10-5-1966 — Executei a lavadeira Ernestina em oitocentos mil cruzeiros… Lastimava-se de que não poderia pagar agora as prestações do terreno que me comprou, porque os quatro filhos adoeceram ao mesmo tempo… Essa gente é uma fábula!… Na hora de comprar, é promessa; no pagamento, é choradeira.
2-6-1966 — Fui pessoalmente à cobrança dos seis milhões que diversos clientes me devem, desde janeiro. Todos pagarão ou acertarão contas com a Justiça…
10-7-1966 — Recebi hoje quatro geladeiras e duas máquinas de costura para abater débitos atrasados. Tudo em bom estado. Creio que farei um milhão e duzentos mil, à vista, com esse material.
11-8-1966 — Juca voltou a procurar-me para falar de reencarnações passadas, e de beneficência para melhorar a vida. Hoje, não aguentei… Ri na cara dele. Só receberei recados de outro mundo, se algum Espírito me ensinar o melhor modo de evitar caloteiros.
14-9-1966 — Executei João Serra em novecentos mil… Sempre a mesma história… Doença e doença… Nada tenho com isso…
20-10-1966 — Telefonema de Juca.
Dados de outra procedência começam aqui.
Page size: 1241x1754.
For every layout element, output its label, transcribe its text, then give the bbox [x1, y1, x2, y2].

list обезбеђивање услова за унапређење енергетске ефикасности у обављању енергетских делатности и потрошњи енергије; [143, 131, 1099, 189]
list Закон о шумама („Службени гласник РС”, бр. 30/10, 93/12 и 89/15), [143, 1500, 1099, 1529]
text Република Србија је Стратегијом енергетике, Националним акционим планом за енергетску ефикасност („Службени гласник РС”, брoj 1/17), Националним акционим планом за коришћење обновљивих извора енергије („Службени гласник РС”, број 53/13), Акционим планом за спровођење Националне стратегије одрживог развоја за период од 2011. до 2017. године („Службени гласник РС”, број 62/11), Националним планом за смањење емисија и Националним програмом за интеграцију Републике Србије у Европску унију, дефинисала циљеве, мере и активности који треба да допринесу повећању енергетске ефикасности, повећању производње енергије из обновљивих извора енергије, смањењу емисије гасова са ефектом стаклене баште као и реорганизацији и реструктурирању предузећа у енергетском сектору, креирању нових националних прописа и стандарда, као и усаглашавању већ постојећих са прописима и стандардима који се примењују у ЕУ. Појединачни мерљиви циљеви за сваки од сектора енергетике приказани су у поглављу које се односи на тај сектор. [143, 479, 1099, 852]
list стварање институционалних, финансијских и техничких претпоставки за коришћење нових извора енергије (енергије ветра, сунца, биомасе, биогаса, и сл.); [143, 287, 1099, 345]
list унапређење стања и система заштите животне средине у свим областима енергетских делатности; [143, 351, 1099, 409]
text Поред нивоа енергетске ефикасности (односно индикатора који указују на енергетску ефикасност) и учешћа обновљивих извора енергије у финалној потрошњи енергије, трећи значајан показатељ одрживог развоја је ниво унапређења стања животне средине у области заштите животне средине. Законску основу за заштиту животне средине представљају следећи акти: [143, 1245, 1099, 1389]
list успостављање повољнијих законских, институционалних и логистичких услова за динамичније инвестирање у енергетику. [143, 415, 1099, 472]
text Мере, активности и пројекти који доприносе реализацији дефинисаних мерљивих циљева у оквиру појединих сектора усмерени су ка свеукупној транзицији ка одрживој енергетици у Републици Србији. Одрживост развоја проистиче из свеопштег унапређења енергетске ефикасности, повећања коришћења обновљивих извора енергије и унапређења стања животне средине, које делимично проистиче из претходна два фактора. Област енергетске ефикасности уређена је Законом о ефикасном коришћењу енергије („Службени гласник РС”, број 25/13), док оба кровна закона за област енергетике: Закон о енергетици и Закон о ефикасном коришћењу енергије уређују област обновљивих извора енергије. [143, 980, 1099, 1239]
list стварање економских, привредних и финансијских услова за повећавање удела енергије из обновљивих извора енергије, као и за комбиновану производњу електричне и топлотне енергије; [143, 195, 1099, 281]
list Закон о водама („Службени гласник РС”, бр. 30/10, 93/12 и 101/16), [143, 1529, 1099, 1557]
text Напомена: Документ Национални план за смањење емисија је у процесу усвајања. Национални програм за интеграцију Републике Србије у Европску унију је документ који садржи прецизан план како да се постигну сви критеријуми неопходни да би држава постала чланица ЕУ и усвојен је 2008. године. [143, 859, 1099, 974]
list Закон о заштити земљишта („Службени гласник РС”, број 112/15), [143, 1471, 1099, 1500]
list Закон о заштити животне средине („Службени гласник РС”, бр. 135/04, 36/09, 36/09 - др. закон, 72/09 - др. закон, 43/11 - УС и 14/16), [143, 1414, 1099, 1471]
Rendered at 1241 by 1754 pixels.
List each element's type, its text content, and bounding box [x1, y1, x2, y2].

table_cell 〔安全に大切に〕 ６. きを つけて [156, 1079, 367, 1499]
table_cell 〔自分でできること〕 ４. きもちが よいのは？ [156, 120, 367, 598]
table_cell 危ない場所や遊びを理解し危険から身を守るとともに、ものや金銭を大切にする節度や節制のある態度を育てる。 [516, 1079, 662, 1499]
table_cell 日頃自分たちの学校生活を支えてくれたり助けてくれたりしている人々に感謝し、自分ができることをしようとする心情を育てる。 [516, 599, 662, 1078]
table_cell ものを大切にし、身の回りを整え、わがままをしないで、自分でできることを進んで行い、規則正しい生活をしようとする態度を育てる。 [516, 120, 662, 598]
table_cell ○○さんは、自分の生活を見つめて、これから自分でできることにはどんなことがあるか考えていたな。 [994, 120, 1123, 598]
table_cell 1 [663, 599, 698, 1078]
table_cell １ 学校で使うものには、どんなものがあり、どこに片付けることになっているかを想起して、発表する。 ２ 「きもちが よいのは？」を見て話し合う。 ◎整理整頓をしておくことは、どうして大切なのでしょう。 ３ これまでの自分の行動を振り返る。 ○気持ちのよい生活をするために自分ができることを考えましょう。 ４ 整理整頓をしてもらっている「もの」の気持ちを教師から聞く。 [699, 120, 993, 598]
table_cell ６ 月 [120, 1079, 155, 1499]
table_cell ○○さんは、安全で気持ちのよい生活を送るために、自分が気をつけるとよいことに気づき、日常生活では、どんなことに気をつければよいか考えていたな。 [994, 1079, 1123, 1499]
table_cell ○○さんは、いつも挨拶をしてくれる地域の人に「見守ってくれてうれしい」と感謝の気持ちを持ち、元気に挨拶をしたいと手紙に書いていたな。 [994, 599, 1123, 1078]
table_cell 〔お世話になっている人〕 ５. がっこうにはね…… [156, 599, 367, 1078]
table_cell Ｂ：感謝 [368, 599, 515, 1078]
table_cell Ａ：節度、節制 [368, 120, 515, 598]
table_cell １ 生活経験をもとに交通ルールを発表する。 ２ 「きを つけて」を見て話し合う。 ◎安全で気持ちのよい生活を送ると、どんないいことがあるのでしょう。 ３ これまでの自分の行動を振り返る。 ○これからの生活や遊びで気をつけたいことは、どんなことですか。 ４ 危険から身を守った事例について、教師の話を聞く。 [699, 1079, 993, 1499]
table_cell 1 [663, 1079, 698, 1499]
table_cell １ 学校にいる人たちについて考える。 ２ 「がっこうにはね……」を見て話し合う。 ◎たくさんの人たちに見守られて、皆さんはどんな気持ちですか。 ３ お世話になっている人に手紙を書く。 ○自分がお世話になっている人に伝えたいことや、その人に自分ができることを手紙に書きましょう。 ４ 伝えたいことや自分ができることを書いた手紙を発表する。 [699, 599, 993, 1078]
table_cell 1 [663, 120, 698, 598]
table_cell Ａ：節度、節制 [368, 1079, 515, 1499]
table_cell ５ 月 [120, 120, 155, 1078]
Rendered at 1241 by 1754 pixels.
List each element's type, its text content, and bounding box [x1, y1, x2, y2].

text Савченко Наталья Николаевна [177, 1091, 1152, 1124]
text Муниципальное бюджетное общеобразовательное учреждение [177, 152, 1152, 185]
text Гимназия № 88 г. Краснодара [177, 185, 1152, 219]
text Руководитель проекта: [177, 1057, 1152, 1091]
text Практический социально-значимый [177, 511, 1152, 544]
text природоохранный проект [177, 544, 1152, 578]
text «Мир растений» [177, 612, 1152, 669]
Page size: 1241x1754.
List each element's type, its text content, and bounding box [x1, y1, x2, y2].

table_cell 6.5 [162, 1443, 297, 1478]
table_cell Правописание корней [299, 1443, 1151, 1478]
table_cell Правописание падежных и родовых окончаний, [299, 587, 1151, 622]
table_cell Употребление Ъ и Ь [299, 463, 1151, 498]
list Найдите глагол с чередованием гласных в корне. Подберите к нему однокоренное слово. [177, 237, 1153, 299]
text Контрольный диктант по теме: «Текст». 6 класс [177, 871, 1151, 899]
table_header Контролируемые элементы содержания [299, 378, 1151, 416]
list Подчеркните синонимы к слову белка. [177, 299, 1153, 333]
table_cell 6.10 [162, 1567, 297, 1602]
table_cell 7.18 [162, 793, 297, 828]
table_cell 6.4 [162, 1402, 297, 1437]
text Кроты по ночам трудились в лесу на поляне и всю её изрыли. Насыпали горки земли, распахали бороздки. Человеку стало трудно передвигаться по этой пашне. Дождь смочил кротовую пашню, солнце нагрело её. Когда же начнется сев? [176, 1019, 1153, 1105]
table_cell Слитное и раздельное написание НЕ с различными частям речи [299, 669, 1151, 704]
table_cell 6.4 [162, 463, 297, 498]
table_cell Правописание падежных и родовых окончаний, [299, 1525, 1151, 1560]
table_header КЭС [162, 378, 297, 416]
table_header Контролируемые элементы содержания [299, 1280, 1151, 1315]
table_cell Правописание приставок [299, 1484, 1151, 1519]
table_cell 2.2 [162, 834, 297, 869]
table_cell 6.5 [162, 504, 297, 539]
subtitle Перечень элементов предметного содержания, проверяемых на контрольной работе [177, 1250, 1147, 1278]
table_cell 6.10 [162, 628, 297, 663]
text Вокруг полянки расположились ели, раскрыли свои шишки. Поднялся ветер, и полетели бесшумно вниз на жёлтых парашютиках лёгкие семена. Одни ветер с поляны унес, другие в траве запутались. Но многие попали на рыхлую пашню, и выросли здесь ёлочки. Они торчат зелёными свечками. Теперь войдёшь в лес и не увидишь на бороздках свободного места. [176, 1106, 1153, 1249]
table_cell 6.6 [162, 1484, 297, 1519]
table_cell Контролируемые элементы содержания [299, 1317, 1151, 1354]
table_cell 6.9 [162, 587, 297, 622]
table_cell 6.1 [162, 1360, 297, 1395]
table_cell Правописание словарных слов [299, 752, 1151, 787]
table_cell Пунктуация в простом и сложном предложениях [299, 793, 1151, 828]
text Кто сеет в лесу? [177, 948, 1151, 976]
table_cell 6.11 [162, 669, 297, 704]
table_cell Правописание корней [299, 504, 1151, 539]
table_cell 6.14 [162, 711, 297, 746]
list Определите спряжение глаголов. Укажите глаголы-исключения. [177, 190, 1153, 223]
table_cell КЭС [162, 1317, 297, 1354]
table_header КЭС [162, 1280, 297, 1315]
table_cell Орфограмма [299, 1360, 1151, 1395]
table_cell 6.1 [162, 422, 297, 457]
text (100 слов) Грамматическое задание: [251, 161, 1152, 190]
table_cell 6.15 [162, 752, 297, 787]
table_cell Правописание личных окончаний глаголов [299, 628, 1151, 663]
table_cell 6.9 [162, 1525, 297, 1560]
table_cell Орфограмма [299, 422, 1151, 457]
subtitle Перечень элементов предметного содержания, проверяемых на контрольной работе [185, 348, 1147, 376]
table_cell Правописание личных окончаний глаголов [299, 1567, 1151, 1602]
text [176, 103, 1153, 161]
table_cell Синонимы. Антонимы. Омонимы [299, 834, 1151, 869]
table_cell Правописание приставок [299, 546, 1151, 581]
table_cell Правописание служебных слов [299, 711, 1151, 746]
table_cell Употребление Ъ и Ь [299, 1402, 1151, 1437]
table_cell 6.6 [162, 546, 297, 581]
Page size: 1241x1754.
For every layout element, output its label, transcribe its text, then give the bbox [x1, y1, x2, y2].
Quer visitar-me com o médium dos avisos e das caridades… Respondi que não posso recebê-los agora, por estar comprometido numa viagem a São Paulo… Já sei o que procuram…
10-11-1966 — Tenho estudado com o meu procurador a melhor maneira de forçar meus devedores ao pagamento dos terrenos que vendi sem maiores garantias. Começarei meus negócios no ano próximo, com nova orientação. Tenho sido idiota. Perco os melhores lucros por excesso de tolerância. Obrigação de quem deve é pagar.
29-12-1966 — Apesar da luta, suponho que poderei seguir no mês próximo para São Paulo, a fim de colocar algum dinheiro a juros mais altos, com amigos industriais… Juca me procurou quatro vezes, nas vésperas do Natal, dizendo à empregada que era portador de recados de minha mãe… Já sei… Queria dinheiro para donativos a desocupados e vagabundos. Nada disso… O que é meu, é meu…
Aqui terminavam as anotações que li, comovidamente.
Em seguida, mergulhamos na corrente espessa do rio em assombrosa cheia. Preso ao barro viscoso do fundo, estava o cadáver disforme de Joaquim Nonato e, a poucos metros, vimos a pasta dele, começando a perder irremediavelmente na lama o valioso conteúdo de vinte e dois milhões.